Ukrainian elections: Orange changes to brown

Ukraine sums up the results of the early parliamentary elections that took place on Sunday, October 26. The turnout at the elections made up 52.42 percent. The Kiev authorities previously acknowledged that they would not be able to hold elections in a half of election districts of Donetsk and Luhansk regions due to the ongoing military conflict.

According to the Central Election Commission of Ukraine, the processing of 25.5 percent revealed the leadership of the Popular Front of Prime Minister Yatsenyuk (21.68%) and Poroshenko's Block (21.64%). Self-Assistance, headed by Lviv mayor Andriy Sadovy, received 10.57% of the vote; Opposition Bloc of Yury Boiko - 9.6%. The Radical Party of Oleg Lyashko won 7.63%, Fatherland of Yulia Tymoshenko - 5.87%, reports Interfax.

Most likely, the Communist Party and the Right Sector nationalist movement will not be represented in the Verkhovna Rada. Communists gained 3.9%, whereas the Right Sector - a bit more than one percent of votes.

Earlier, based only on the results of exit polls, Prime Minister Yatsenyuk said that his Popular Front would start establishing a coalition with Poroshenko's Bloc. Meanwhile, the chairman of Poroshenko's Bloc, Yury Lutsenko, said that he and his party would set forth an initiative to withdraw immunity from higher officials.

Outside Ukraine, as many as 112 polling stations in 72 countries were arranged for the vote. The largest number of them - six - was in Russia, five in Germany, as well as in Italy, Poland and the USA. In the US, there were four stations working - in Washington, New York, Chicago and San Francisco. From 2,582 Ukrainian citizens registered as voters there, only five percent voted.

The highest activity on polling stations outside Ukraine was registered in Spain and Poland, where 26% of Ukrainians eligible to vote took part in the elections. In Russia, where six polling stations were set up at the Ukrainian Embassy and five consulate offices, only 765 from about 50,000 eligible to vote Ukrainians participated in the elections.

No candidate registered under the name of Darth Vader has managed to make it to the Verkhovna Rada.

The processing of 28,12 percent of ballots in the Dnepropetrovsk region showed that the leader of the Right Sector radical movement, Dmitry Yarosh, was winning in  the 39th election district.

Having declared an intention to cleanse the bureaucratic ranks from all those who found themselves there owing to family ties, the "old guard" will come back to the new parliament of Ukraine, bringing their relatives along instead. For example, in addition to ex-speaker Litvin, his relative will be in the parliament too. Former member of the Party of Regions, ex-MP and ex-governor of the Kharkiv region, Mikhail Dobkin, will become a parliamentarian from the Opposition Bloc, whereas his brother Dmitri Dobkin will most likely be elected in a single-mandate constituency of the Kharkiv region.

In the Donetsk region, 12 parliamentarians took part in the vote - their names were associated with the Party of Regions.
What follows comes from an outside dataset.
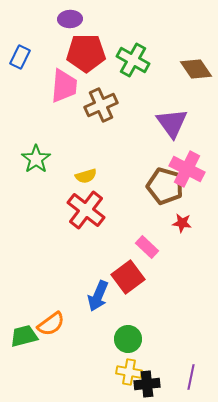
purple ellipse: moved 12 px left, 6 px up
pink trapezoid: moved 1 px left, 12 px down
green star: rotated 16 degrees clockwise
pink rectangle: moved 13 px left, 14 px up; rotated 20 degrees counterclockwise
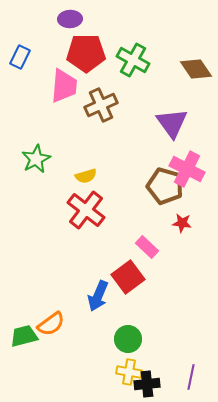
green star: rotated 8 degrees clockwise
However, now they were listed as independent and self-nominated candidates.

The Committee of Voters of Ukraine said that there were several incidents reported during the elections. In the Kirovograd region, a group of provocateurs attacked deputy candidates Sergei Leshchenko Svetlana Zalischuk and Mustafa Nayem.

In the Kiev election constituency No. 217, several incidents were reported.

On Monday morning, a car that was transporting ballots got into an accident, in which three people were killed and five were seriously injured, the press service of the Central Directorate of the Interior Ministry of Ukraine in the Kiev region said. The driver of the car, which was transporting the ballots, lost control of the vehicle, swerved into oncoming traffic and collided with two other vehicles. The driver, the chairman of the election committee from the village of Vishenki of the Kiev region and a member of the same committee were killed on the spot. Several other people suffered serious injuries.

Representatives of the Russian authorities said that they doubted the elections in Ukraine were held democratically. On the contrary, Western officials found that the elections met all international standards.

The State Duma of the Russian Federation respected the choice of those who took part in the vote, the head the Duma Committee on CIS Affairs, Eurasian Integration and Relations with Compatriots, Leonid Slutsky said. However, he added, Russia also "understands that the elections were not free and democratic, because the east and south-east of Ukraine either did not participate in the vote or took part in it in an extremely small percentage of registered voters."

First vice-speaker of the State Duma, first deputy chairman of the Central Committee of the Communist Party of the Russian Federation, Ivan Melnikov, said that the Communist Party did not recognize the elections to the parliament. According to him, the elections to the Verkhovna Rada will replace the "orange" coalition will the "brown" one consisting of "Nazi and Russophobic policy-makers."